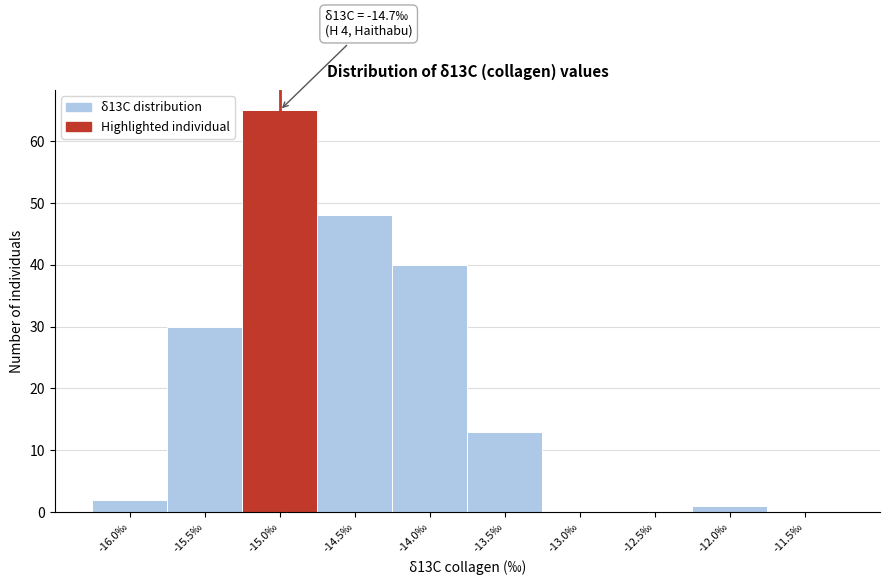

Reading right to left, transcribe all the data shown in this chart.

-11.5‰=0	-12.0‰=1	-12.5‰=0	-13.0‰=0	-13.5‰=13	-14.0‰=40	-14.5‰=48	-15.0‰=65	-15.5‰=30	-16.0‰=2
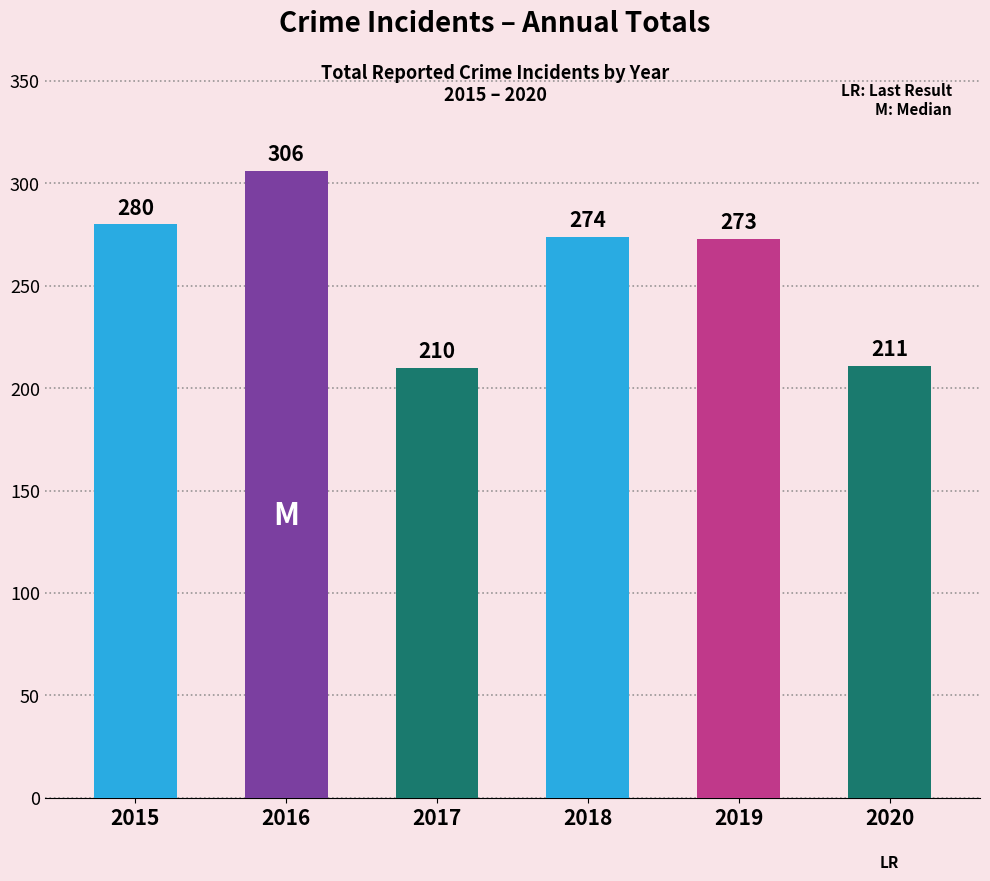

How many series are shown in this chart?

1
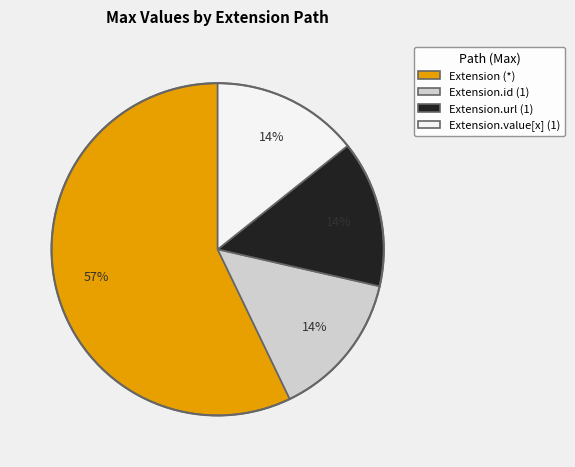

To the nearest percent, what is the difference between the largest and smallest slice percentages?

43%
• • • • •
- **WHAT IS EXPECTED**
Please quote the listing above word for word, from beginning to end, leaving out the pictures.

- **RESULT**
Reading right to left, transcribe all the data shown in this chart.

-11.5‰=0	-12.0‰=1	-12.5‰=0	-13.0‰=0	-13.5‰=13	-14.0‰=40	-14.5‰=48	-15.0‰=65	-15.5‰=30	-16.0‰=2

How many series are shown in this chart?

1

To the nearest percent, what is the difference between the largest and smallest slice percentages?

43%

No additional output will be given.